I wonder. Right now most seem unbelievably poor at even recognizing what they’re talking about, which you hardly need an in-depth conversation to notice.
I guess this comes down to what you say next, about different juries have different standards:
When nobody is interested in probing whether their partner has memory let alone understanding, no conversation is going to test for them, and so the heuristics we have now might be enough. Was the idea really to fool one non-expert jury, though? I sort of assumed it was being able to fool juries, so on a more or less consistent basis.
As for me, it’s not like I would use the same questions every time; for instance, I would ask about completely different stories. And if your program can listen to any random story I tell it about any random subject, give a plausible answer about the meaning or motivations, and support that with evidence from the story, I’m ok with saying it must have some form of understanding in it.

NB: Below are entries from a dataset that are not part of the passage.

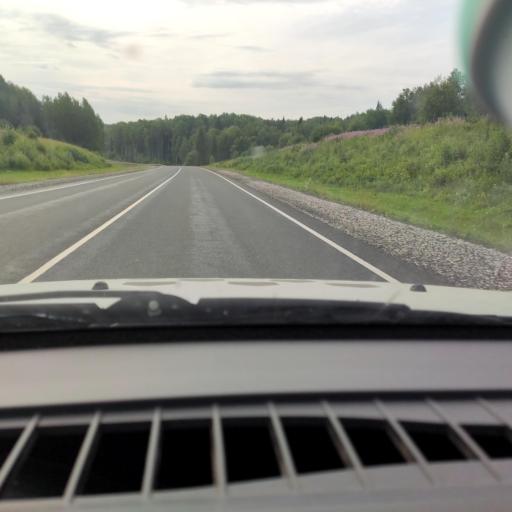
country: RU
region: Kirov
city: Kostino
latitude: 58.6561
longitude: 53.7722
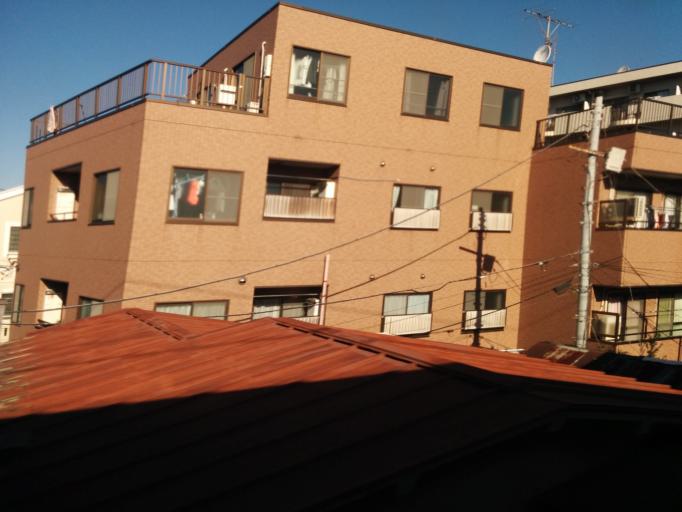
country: JP
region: Kanagawa
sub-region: Kawasaki-shi
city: Kawasaki
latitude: 35.5824
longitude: 139.6742
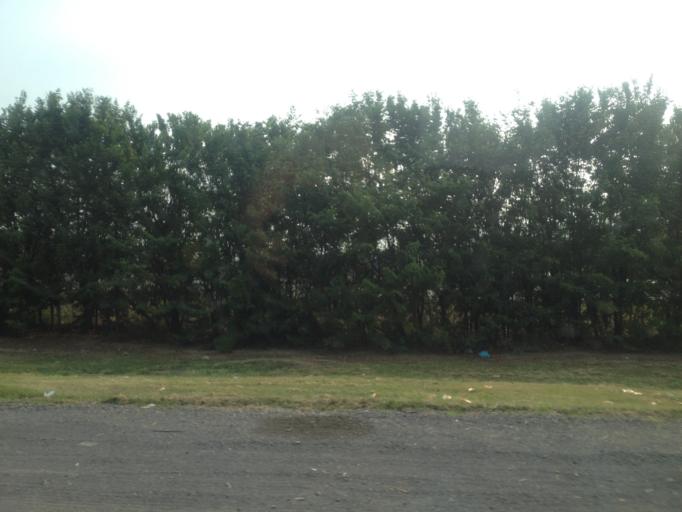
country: BR
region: Rio de Janeiro
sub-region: Porto Real
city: Porto Real
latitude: -22.4232
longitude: -44.3513
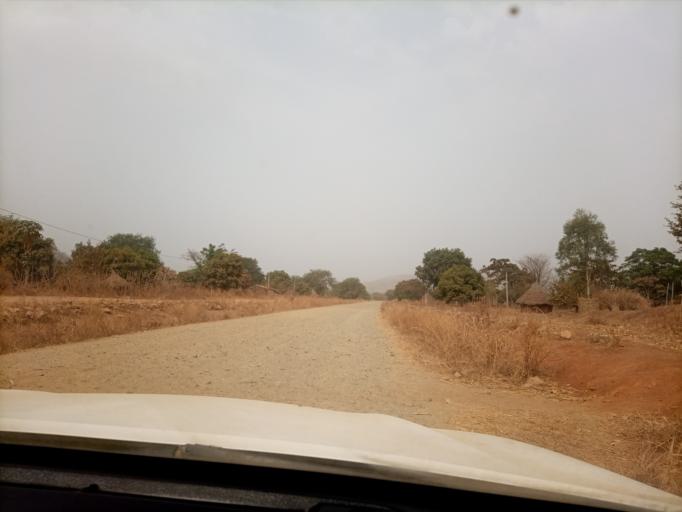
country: ET
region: Oromiya
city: Mendi
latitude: 10.1671
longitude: 35.0976
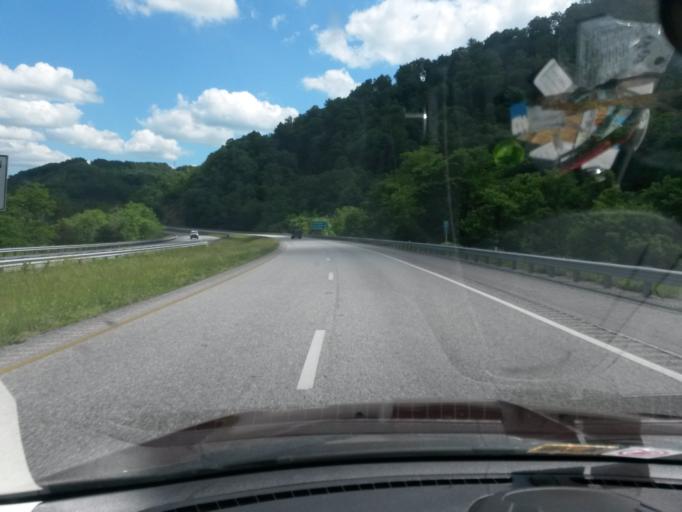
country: US
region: Virginia
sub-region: City of Covington
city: Covington
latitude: 37.8000
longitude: -80.0550
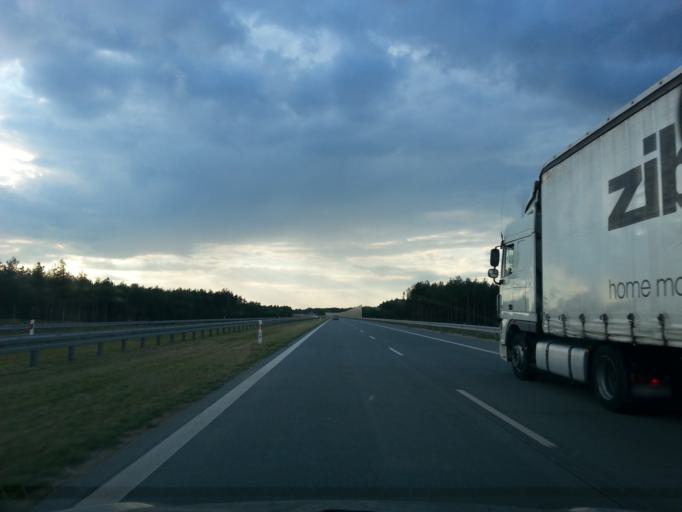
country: PL
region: Lodz Voivodeship
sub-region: Powiat zdunskowolski
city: Zdunska Wola
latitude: 51.5866
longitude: 18.8975
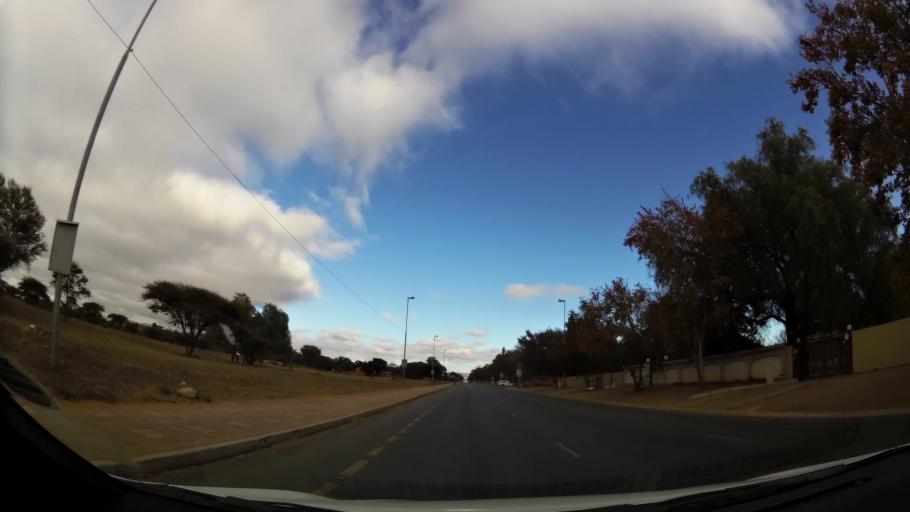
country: ZA
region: Limpopo
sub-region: Capricorn District Municipality
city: Polokwane
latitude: -23.9164
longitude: 29.4746
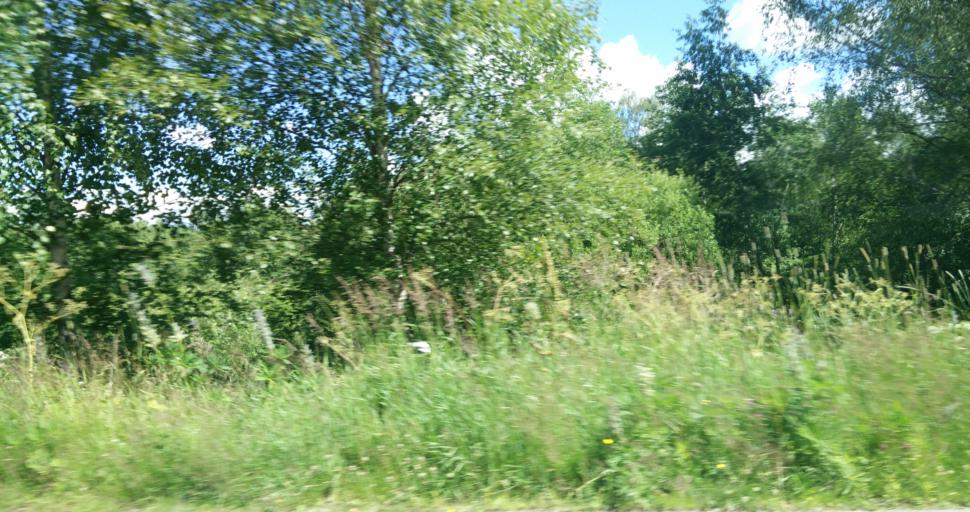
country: SE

Now it’s easy to say that’s just because nobody has made such a program yet, and when we do I’d want something else, but I’m skeptical. Chess was picked not because it was reflective of how people think, just because it was hard, and nobody considered the possibility of tuning up something to be good at chess and incapable of anything else. Go turns out to be harder still, but I would hope by now everyone understands that a Go program would end up the same.
But being able to interpret real or hypothetical situations, so far as coming up with meanings and motivations, and support those answers? What exactly would anyone expect from an intelligent program that doesn’t actually fall under that umbrella? Maybe someone could wave such a thing off as merely a world-interpreting-program, but as far as I can tell that’s essentially what human understanding is, too. I’m genuinely at a loss to imagine how I would draw a distinction between the two.
I guess maybe the test is silly, but I still don’t think the choice of task is.